Rooted in the legacy of Abstract Expressionism and Colour Field painting, Tint’s practice is shaped by a deep engagement with art history. While she draws inspiration from the New York School, her visual language is also informed by artists such as J.M.W. Turner, Édouard Manet and Francisco Goya; the chromatic distortions of Mannerist painters like Jacopo Pontormo; the fluidity of Asian brush painting; and the primal symbolism of Paleolithic cave art. These diverse references reflect her longstanding interest in painting as a direct extension of the human gesture, what she describes as “the now.”
“I try not to think but to respond with immediacy and speed,” Tint has said of her working process. Each brushstroke, however spontaneous, is grounded in decades of practice, drawing upon both formal knowledge and lived experience. Her compositions are driven by instinct, memory, and a dynamic exchange with the paintings in her studio. For Tint, painting is a space of belief, an act of faith in the emotional and aesthetic power of abstraction.

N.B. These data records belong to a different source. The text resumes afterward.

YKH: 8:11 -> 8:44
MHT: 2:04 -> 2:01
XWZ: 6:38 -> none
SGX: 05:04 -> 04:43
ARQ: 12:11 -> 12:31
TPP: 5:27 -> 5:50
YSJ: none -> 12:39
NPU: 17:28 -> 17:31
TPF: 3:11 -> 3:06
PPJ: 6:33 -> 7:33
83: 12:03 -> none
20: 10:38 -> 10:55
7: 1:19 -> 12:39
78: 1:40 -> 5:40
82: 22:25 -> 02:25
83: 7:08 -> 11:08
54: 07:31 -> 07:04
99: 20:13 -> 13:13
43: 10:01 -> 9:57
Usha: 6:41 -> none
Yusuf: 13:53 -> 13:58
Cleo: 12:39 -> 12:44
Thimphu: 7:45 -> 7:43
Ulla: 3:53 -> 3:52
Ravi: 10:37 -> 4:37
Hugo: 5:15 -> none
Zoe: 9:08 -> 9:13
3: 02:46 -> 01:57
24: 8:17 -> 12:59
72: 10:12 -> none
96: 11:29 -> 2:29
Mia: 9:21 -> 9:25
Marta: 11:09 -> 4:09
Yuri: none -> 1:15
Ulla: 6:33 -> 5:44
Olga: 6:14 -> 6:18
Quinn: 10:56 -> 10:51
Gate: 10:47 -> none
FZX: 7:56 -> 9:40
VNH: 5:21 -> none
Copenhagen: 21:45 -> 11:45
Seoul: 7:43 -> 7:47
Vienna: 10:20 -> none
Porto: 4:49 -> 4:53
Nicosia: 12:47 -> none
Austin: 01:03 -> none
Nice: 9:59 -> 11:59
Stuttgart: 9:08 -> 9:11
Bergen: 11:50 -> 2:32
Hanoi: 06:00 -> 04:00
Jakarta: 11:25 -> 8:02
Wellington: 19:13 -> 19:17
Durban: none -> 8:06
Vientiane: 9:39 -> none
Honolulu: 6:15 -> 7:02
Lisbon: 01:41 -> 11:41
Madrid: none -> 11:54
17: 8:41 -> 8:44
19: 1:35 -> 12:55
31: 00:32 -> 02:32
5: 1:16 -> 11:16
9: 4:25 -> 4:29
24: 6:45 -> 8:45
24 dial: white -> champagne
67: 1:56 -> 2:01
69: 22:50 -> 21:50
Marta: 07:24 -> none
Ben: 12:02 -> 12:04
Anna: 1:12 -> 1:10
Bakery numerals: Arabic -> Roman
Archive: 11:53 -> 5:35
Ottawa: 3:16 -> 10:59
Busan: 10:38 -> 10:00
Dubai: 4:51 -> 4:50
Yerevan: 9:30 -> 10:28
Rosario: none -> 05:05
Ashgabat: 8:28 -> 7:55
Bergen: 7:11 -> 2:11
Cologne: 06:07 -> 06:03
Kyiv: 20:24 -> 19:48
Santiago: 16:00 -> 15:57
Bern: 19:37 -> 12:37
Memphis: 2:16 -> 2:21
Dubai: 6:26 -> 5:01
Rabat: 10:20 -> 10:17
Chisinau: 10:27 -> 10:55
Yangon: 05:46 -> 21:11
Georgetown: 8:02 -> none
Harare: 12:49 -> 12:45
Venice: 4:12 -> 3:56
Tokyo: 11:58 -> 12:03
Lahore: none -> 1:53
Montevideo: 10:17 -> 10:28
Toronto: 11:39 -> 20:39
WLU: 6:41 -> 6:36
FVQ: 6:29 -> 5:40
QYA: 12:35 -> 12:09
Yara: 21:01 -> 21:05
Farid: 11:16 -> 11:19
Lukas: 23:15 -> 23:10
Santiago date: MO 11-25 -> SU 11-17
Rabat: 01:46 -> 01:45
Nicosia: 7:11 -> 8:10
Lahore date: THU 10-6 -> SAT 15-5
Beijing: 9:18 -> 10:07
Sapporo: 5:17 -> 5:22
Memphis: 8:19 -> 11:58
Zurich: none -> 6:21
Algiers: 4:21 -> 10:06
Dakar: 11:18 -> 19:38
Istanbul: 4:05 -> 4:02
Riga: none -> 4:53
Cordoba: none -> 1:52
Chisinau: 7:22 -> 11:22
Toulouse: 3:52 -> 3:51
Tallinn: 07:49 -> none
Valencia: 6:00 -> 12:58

Originally working as a successful costume designer and stylist, collaborating with entertainment icons such as David Bowie and Ridley Scott, Tint later dedicated herself fully to painting. Tint’s work has been widely exhibited in the United States and abroad and is included in the permanent collections of more than 28 museums, including the Neuberger Museum of Art, New York; the Heckscher Museum of Art, New York; the Portland Museum of Art (Clement Greenberg Collection), Portland; and the Krannert Art Museum, Illinois. She continues to paint in New York City, where she also leads abstract painting workshops at the Art Students League.